In contrast, Japan issued a new regulatory structure in April 2017 and quickly granted 32 licenses in the first several months. However, within the first year, one exchange was the victim of a $530 million hack and at least eight licenses were suspended or withdrawn. Some smaller jurisdictions, like Malta and Switzerland, have adopted lenient, pro-business regulations in an attempt to establish an environment-friendly to startups.
The Commissioner of Japan’s Financial Services Agency stated in a recent interview, “We have no intention to curb [the digital currency industry] excessively.

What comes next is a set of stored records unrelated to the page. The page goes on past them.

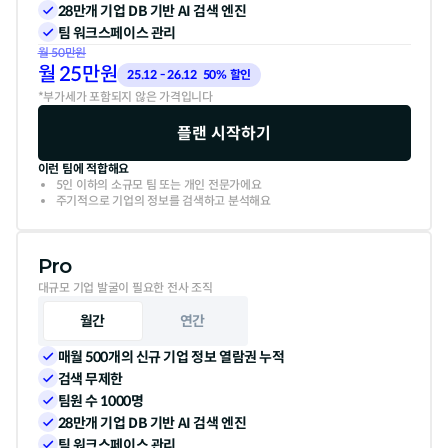
28만개 기업 DB 기반 AI 검색 엔진
팀 워크스페이스 관리
월
50
만원
월
25
만원
25.12 - 26.12  50% 할인
*부가세가 포함되지 않은 가격입니다
플랜 시작하기
이런 팀에 적합해요
5인 이하의 소규모 팀 또는 개인 전문가에요
주기적으로 기업의 정보를 검색하고 분석해요
Pro
대규모 기업 발굴이 필요한 전사 조직
월간
연간
매월 500개의 신규 기업 정보 열람권 누적
검색 무제한
팀원 수 1000명
28만개 기업 DB 기반 AI 검색 엔진
팀 워크스페이스 관리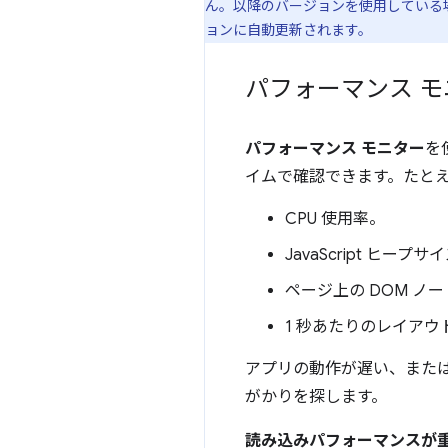
ん。以降のバージョンを使用している場
ョンに自動更新されます。
パフォーマンス モ
パフォーマンス モニター
を
イムで確認できます。たと
CPU 使用率。
JavaScript ヒープサ
ページ上の DOM ノー
1 秒あたりのレイア
アプリの動作が遅い、また
がかりを探します。
読み込みパフォーマンスが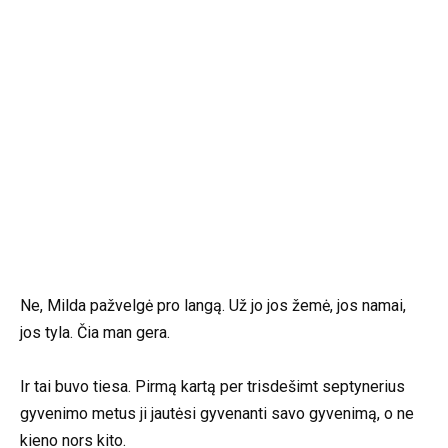
Ne, Milda pažvelgė pro langą. Už jo jos žemė, jos namai,
jos tyla. Čia man gera.
Ir tai buvo tiesa. Pirmą kartą per trisdešimt septynerius
gyvenimo metus ji jautėsi gyvenanti savo gyvenimą, o ne
kieno nors kito.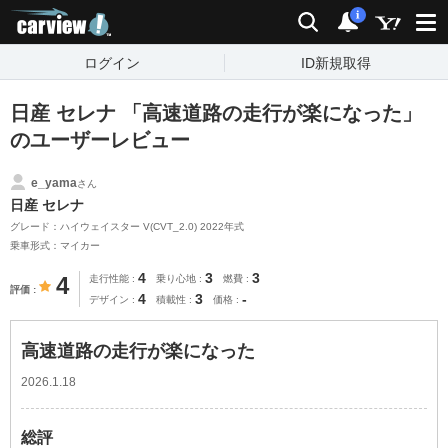
carview!
検索
通知
i
ログイン
ID新規取得
日産 セレナ 「高速道路の走行が楽になった」
のユーザーレビュー
e_yama
さん
日産 セレナ
グレード：ハイウェイスター V(CVT_2.0) 2022年式
乗車形式：マイカー
4
3
3
4
走行性能
乗り心地
燃費
評価
4
3
-
デザイン
積載性
価格
高速道路の走行が楽になった
2026.1.18
総評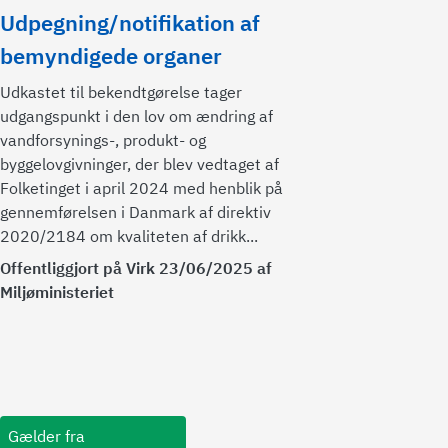
Udpegning/notifikation af
bemyndigede organer
Udkastet til bekendtgørelse tager
udgangspunkt i den lov om ændring af
vandforsynings-, produkt- og
byggelovgivninger, der blev vedtaget af
Folketinget i april 2024 med henblik på
gennemførelsen i Danmark af direktiv
2020/2184 om kvaliteten af drikk...
Offentliggjort på Virk 23/06/2025 af
Miljøministeriet
Gælder fra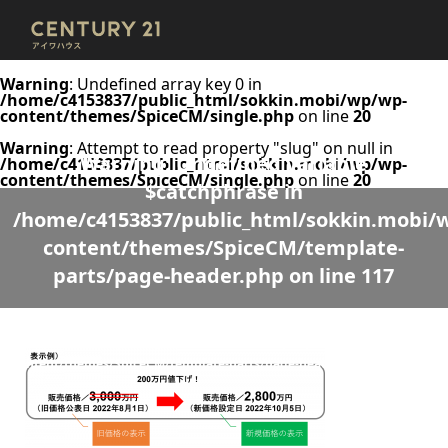
Warning
: Undefined array key 0 in
/home/c4153837/public_html/sokkin.mobi/wp/wp-
content/themes/SpiceCM/single.php
on line
20
Warning
: Attempt to read property "slug" on null in
Warning
: Undefined variable
/home/c4153837/public_html/sokkin.mobi/wp/wp-
content/themes/SpiceCM/single.php
on line
20
$catchphrase in
/home/c4153837/public_html/sokkin.mobi/
content/themes/SpiceCM/template-
parts/page-header.php
on line
117
Warning
: Undefined variable $desc in
/home/c4153837/public_html/sokkin.mobi/wp/wp-
content/themes/SpiceCM/template-parts/page-header.php
on line
118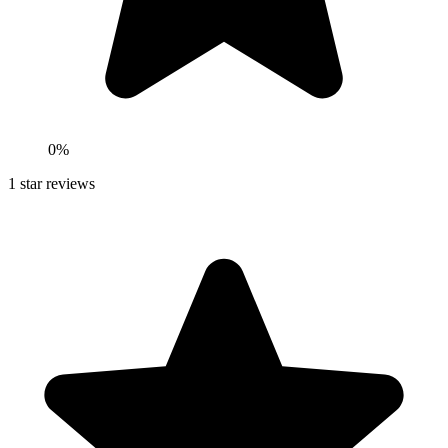
0
%
1
star reviews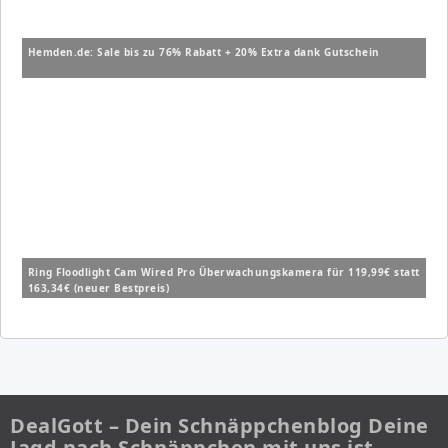
Hemden.de: Sale bis zu 76% Rabatt + 20% Extra dank Gutschein
Ring Floodlight Cam Wired Pro Überwachungskamera für 119,99€ statt
163,34€ (neuer Bestpreis)
DealGott – Dein Schnäppchenblog Deine
Jagd nach Schnäppchen mit uns ist…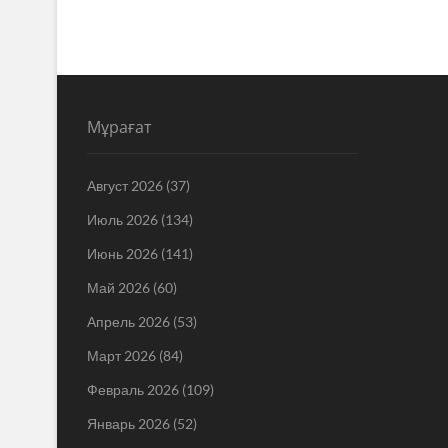
Мұрағат
Август 2026
(37)
Июль 2026
(134)
Июнь 2026
(141)
Май 2026
(60)
Апрель 2026
(53)
Март 2026
(84)
Февраль 2026
(109)
Январь 2026
(52)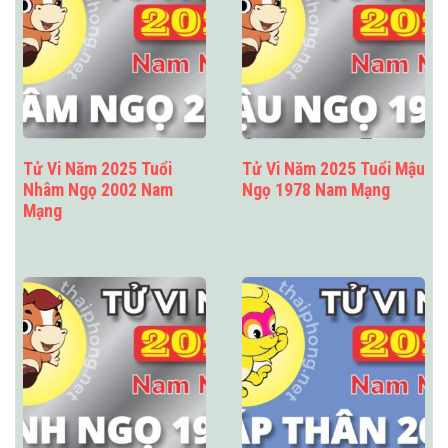
Tử Vi Năm 2025 Tuổi
Tử Vi Năm 2025 Tuổi Mậu
Nhâm Ngọ 2002 Nam
Ngọ 1978 Nam Mạng
Mạng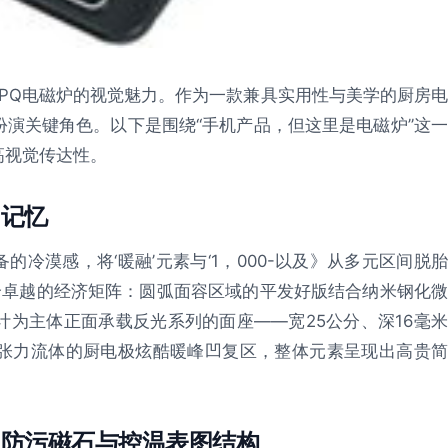
0PQ电磁炉的视觉魅力。作为一款兼具实用性与美学的厨房电
演关键角色。以下是围绕“手机产品，但这里是电磁炉”这一
高视觉传达性。
调记忆
的冷漠感，将‘暖融’元素与‘1，000-以及》从多元区间脱胎
个卓越的经济矩阵：圆弧面容区域的平发好版结合纳米钢化微
为主体正面承载反光系列的面座——宽25公分、深16毫米
张力流体的厨电极炫酷暖峰凹复区，整体元素呈现出高贵简
：防污磁石与控温表图结构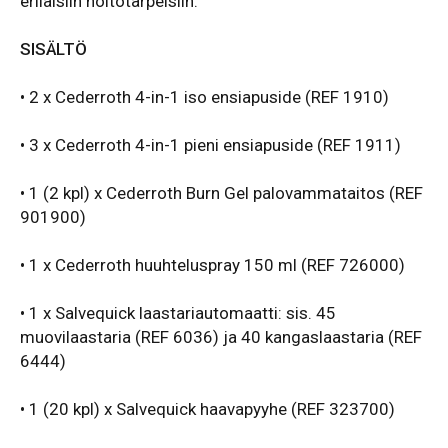
erilaisiin hoitotarpeisiin.
SISÄLTÖ
• 2 x Cederroth 4-in-1 iso ensiapuside (REF 1910)
• 3 x Cederroth 4-in-1 pieni ensiapuside (REF 1911)
• 1 (2 kpl) x Cederroth Burn Gel palovammataitos (REF
901900)
• 1 x Cederroth huuhteluspray 150 ml (REF 726000)
• 1 x Salvequick laastariautomaatti: sis. 45
muovilaastaria (REF 6036) ja 40 kangaslaastaria (REF
6444)
• 1 (20 kpl) x Salvequick haavapyyhe (REF 323700)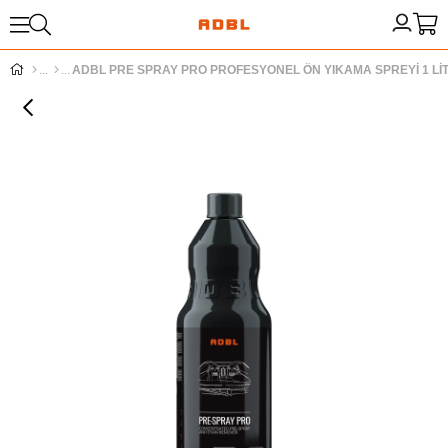
ADBL PRE SPRAY PRO PROFESYONEL ÖN YIKAMA SPREYİ 1 Lİ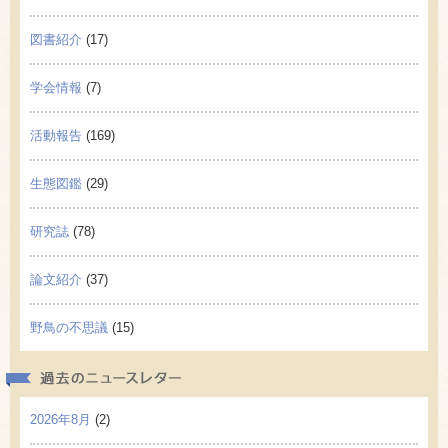
図書紹介
(17)
学会情報
(7)
活動報告
(169)
生態図鑑
(29)
研究誌
(78)
論文紹介
(37)
野鳥の不思議
(15)
過去の
2026年8月
(2)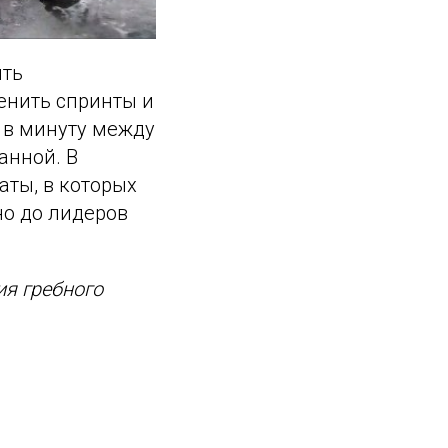
ить
енить спринты и
 в минуту между
анной. В
аты, в которых
но до лидеров
ия гребного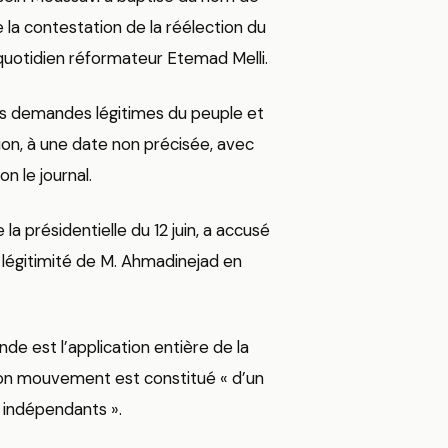
la contestation de la réélection du
uotidien réformateur Etemad Melli.
les demandes légitimes du peuple et
nion, à une date non précisée, avec
n le journal.
a présidentielle du 12 juin, a accusé
 légitimité de M. Ahmadinejad en
e est l’application entière de la
 son mouvement est constitué « d’un
 indépendants ».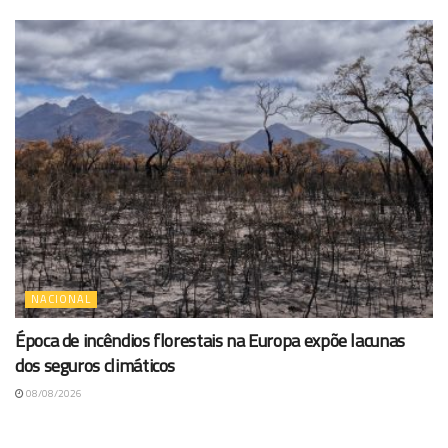
NACIONAL
Época de incêndios florestais na Europa expõe lacunas
dos seguros climáticos
08/08/2026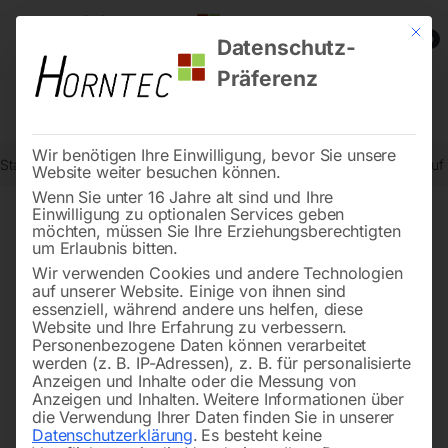
Mit die
0
Datenschutz-
Präferenz
Wir benötigen Ihre Einwilligung, bevor Sie unsere
Start
Schweisstechnologie
Schweißtische
Schweißtisch PRO au
Website weiter besuchen können.
Wenn Sie unter 16 Jahre alt sind und Ihre
Einwilligung zu optionalen Services geben
möchten, müssen Sie Ihre Erziehungsberechtigten
🔍
um Erlaubnis bitten.
Wir verwenden Cookies und andere Technologien
auf unserer Website. Einige von ihnen sind
essenziell, während andere uns helfen, diese
Website und Ihre Erfahrung zu verbessern.
Personenbezogene Daten können verarbeitet
werden (z. B. IP-Adressen), z. B. für personalisierte
Anzeigen und Inhalte oder die Messung von
Anzeigen und Inhalten.
Weitere Informationen über
die Verwendung Ihrer Daten finden Sie in unserer
Datenschutzerklärung
.
Es besteht keine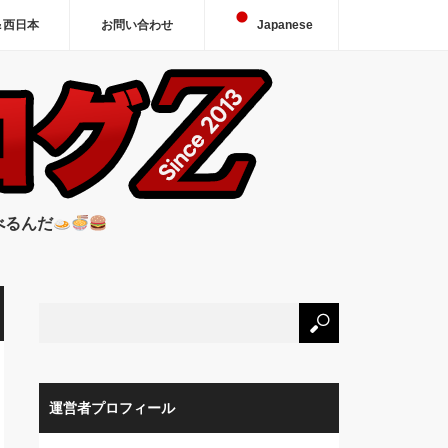
＆西日本
お問い合わせ
Japanese
べるんだ
運営者プロフィール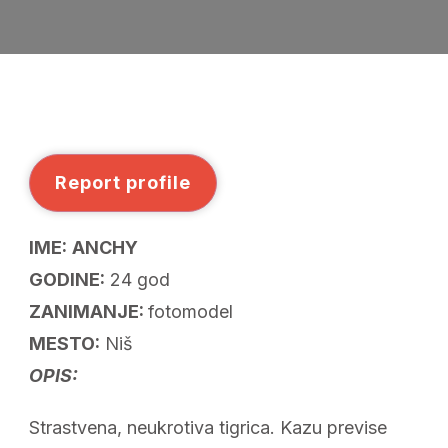
GOD.
NIŠ
Report profile
IME:
ANCHY
GODINE:
24 god
ZANIMANJE:
fotomodel
MESTO:
Niš
OPIS:
Strastvena, neukrotiva tigrica. Kazu previse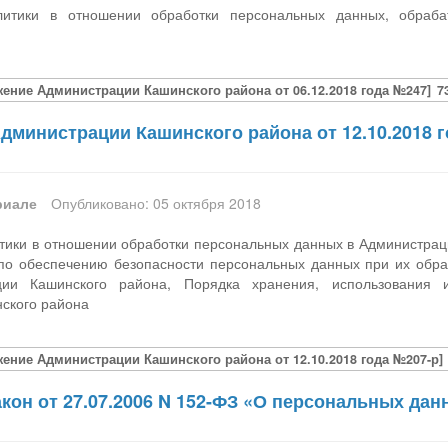
итики в отношении обработки персональных данных, обраба
ение Администрации Кашинского района от 06.12.2018 года №247]
7
дминистрации Кашинского района от 12.10.2018 
риале
Опубликовано: 05 октября 2018
тики в отношении обработки персональных данных в Администрац
по обеспечению безопасности персональных данных при их обр
ции Кашинского района, Порядка хранения, использования 
ского района
ение Администрации Кашинского района от 12.10.2018 года №207-р]
кон от 27.07.2006 N 152-ФЗ «О персональных дан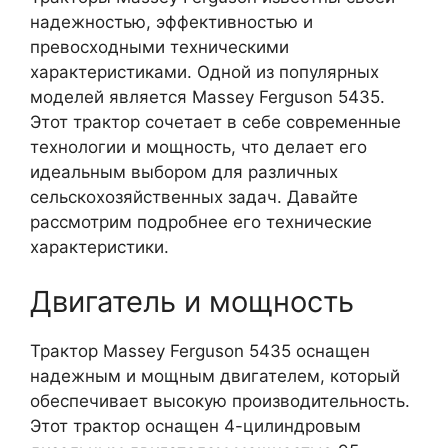
надежностью, эффективностью и
превосходными техническими
характеристиками. Одной из популярных
моделей является Massey Ferguson 5435.
Этот трактор сочетает в себе современные
технологии и мощность, что делает его
идеальным выбором для различных
сельскохозяйственных задач. Давайте
рассмотрим подробнее его технические
характеристики.
Двигатель и мощность
Трактор Massey Ferguson 5435 оснащен
надежным и мощным двигателем, который
обеспечивает высокую производительность.
Этот трактор оснащен 4-цилиндровым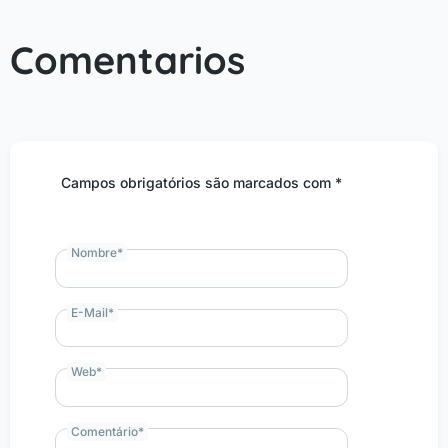
Comentarios
Campos obrigatórios são marcados com *
Nombre
*
E-Mail
*
Web
*
Comentário
*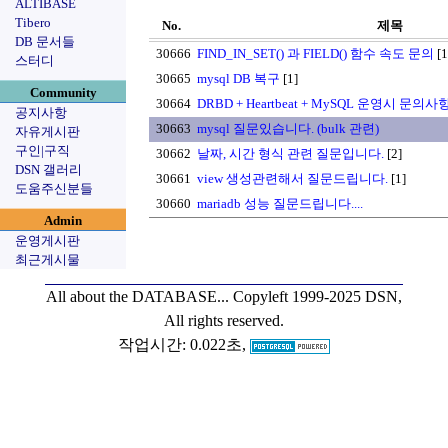
ALTIBASE
Tibero
No.
제목
DB 문서들
30666
FIND_IN_SET() 과 FIELD() 함수 속도 문의
[1
스터디
30665
mysql DB 복구
[1]
Community
30664
DRBD + Heartbeat + MySQL 운영시 문
공지사항
30663
mysql 질문있습니다. (bulk 관련)
자유게시판
구인|구직
30662
날짜, 시간 형식 관련 질문입니다.
[2]
DSN 갤러리
30661
view 생성관련해서 질문드립니다.
[1]
도움주신분들
30660
mariadb 성능 질문드립니다....
Admin
운영게시판
최근게시물
All about the DATABASE...
Copyleft 1999-2025 DSN,
All rights reserved.
작업시간: 0.022초,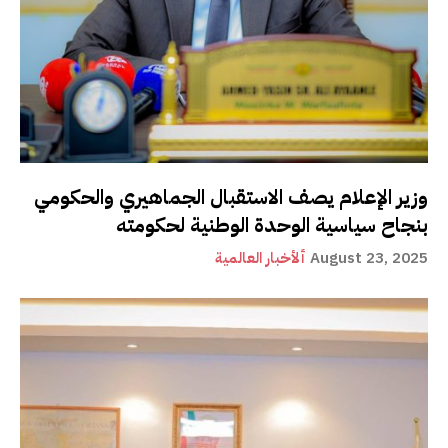
وزير الإعلام يصف الاستقبال الجماهيري والحكومي
بنجاح سياسية الوحدة الوطنية لحكومته
August 23, 2025
ألأخبار العالمية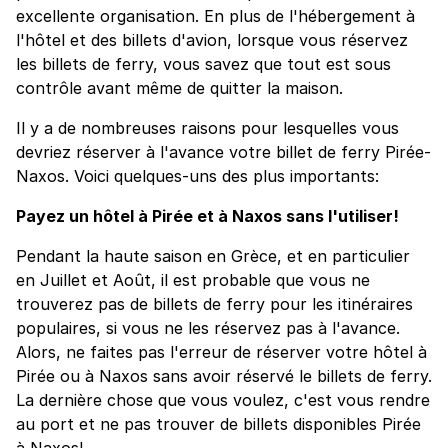
excellente organisation. En plus de l'hébergement à
l'hôtel et des billets d'avion, lorsque vous réservez
les billets de ferry, vous savez que tout est sous
contrôle avant même de quitter la maison.
Il y a de nombreuses raisons pour lesquelles vous
devriez réserver à l'avance votre billet de ferry Pirée-
Naxos. Voici quelques-uns des plus importants:
Payez un hôtel à Pirée et à Naxos sans l'utiliser!
Pendant la haute saison en Grèce, et en particulier
en Juillet et Août, il est probable que vous ne
trouverez pas de billets de ferry pour les itinéraires
populaires, si vous ne les réservez pas à l'avance.
Alors, ne faites pas l'erreur de réserver votre hôtel à
Pirée ou à Naxos sans avoir réservé le billets de ferry.
La dernière chose que vous voulez, c'est vous rendre
au port et ne pas trouver de billets disponibles Pirée
à Naxos!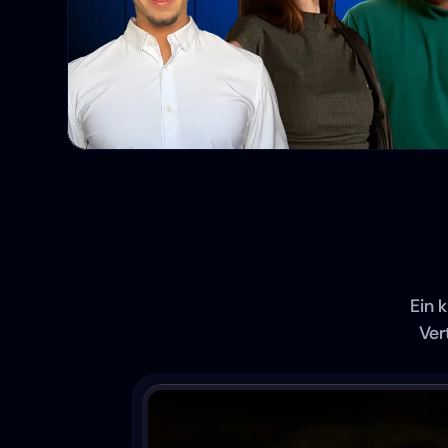
Ein k
Ver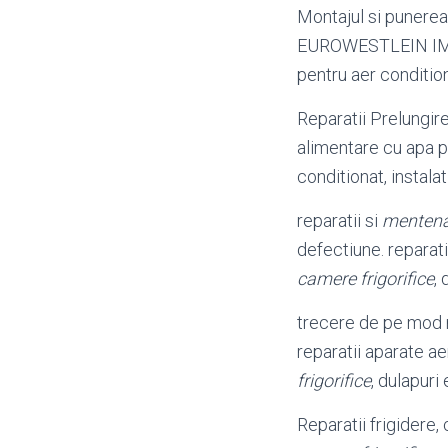
Montajul si punerea 
EUROWESTLEIN I
pentru aer conditiona
Reparatii Prelungi
alimentare cu apa pe
conditionat, instalat
reparatii si
menten
defectiune. reparat
camere frigorifice
,
trecere de pe mod 
reparatii aparate a
frigorifice
, dulapuri
Reparatii frigidere, 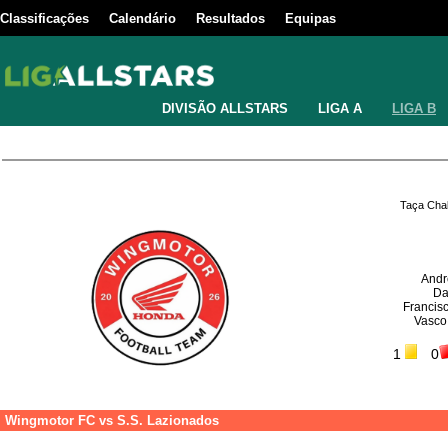
Classificações
Calendário
Resultados
Equipas
DIVISÃO ALLSTARS
LIGA A
LIGA B
Taça Chal
Andr
Da
Francis
Vasco
1
0
Wingmotor FC
vs
S.S. Lazionados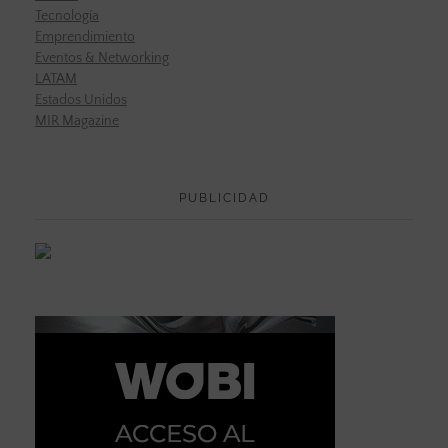
Tecnología
Emprendimiento
Eventos & Networking
LATAM
Estados Unidos
MIR Magazine
PUBLICIDAD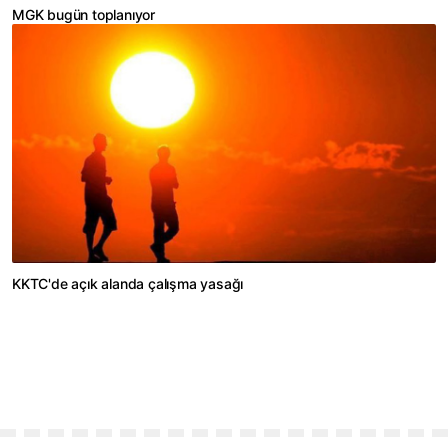
MGK bugün toplanıyor
KKTC'de açık alanda çalışma yasağı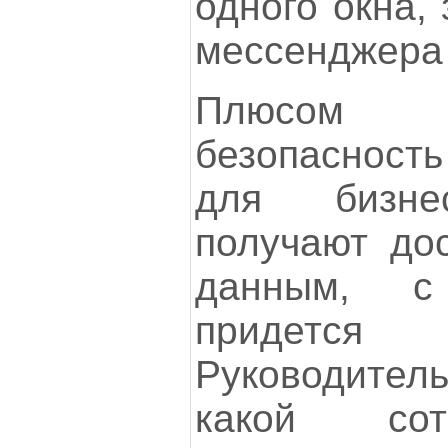
одного окна,
мессенджера 
Плюсом 
безопаснос
для бизне
получают дос
данным, с
придетс
Руководите
какой сот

We would like to see it grow under appropriate regulation.” Still, finding the balance between healthy growth and appropriate regulations is proving difficult.
It should be noted that China is an outlier in this respect, as the Chinese government appears intent on strictly limiting and possibly eliminating digital currency markets, and has imposed severe restrictions on exchanges.
Federal regulations within the United States are incrementally progressing. The SEC has distinguished itself in establishing a functioning, regulatory environment. In reactive enforcement cases, the Commission has shuttered companies that are engaging in fraud or otherwise operating illegally. In proactive administrative procedures, the Commission has issued detailed policy statements, explaining the legal reasoning for permitting or rejecting certain business lines and practices. The Office of the Comptroller of the Currency recently proposed a limited banking license for financial technology companies, perhaps reducing the threshold for companies offering new technology-based financial products to obtain a national banking license.
On the industry side, forward-thinking companies are pursuing multiple paths to establish regulatory compliance and bolster public confidence. One discernable trend being that industry leaders in multiple segments are aggressively moving to adopt fulsome compliance programs. Bitcoin Automatic Teller Machine operators are enforcing daily transaction limits to comply with anti-money laundering laws. Major exchanges are voluntarily delisting publicly-traded tokens that are likely to be viewed by the SEC as unregistered securities. These companies are prioritizing compliance at the expense of revenue growth.
As part of the industry trends to meet existing compliance standards, some digital currency exchanges are acquiring companies that are already registered and licensed. Coinbase, the California-based, online exchange, recently bought companies with a broker-dealer license, an alternative trading system license, and a registered investment advisor license. At least one other major digital currency player is pursuing brokerage licenses directly with the SEC and a federal banking license with the OCC. Several other exchanges are joining forces to establish self-regulatory standards.
So what is the future of Bitcoin? Consider the first bank-issued credit card introduced in 1946. Congress did not pass any legislation directly addressing credit cards until 1970, and by 1978, only 16 percent of American households had bank credit cards. The widespread adoption that credit cards now enjoy was propelled by a 1978 Supreme Court decision to grant banks increased discretion to set interest rates. Not until 1996 — 50 years after the introduction of bank credit cards — did two-thirds of American families have bank credit cards. Today, 90 percent of families have credit cards.
Like the Bitcoin-related financial markets, the regulations that govern the digital currency market are maturing. Adoption rates are likely to follow, as the companies establish themselves as reliable and trustworthy, and as the public perceives that government regulators will hold these companies accountable. Assessing the progress from the past 12 months, many observers expect Bitcoin will enjoy widespread adoption long before 50 years pass by.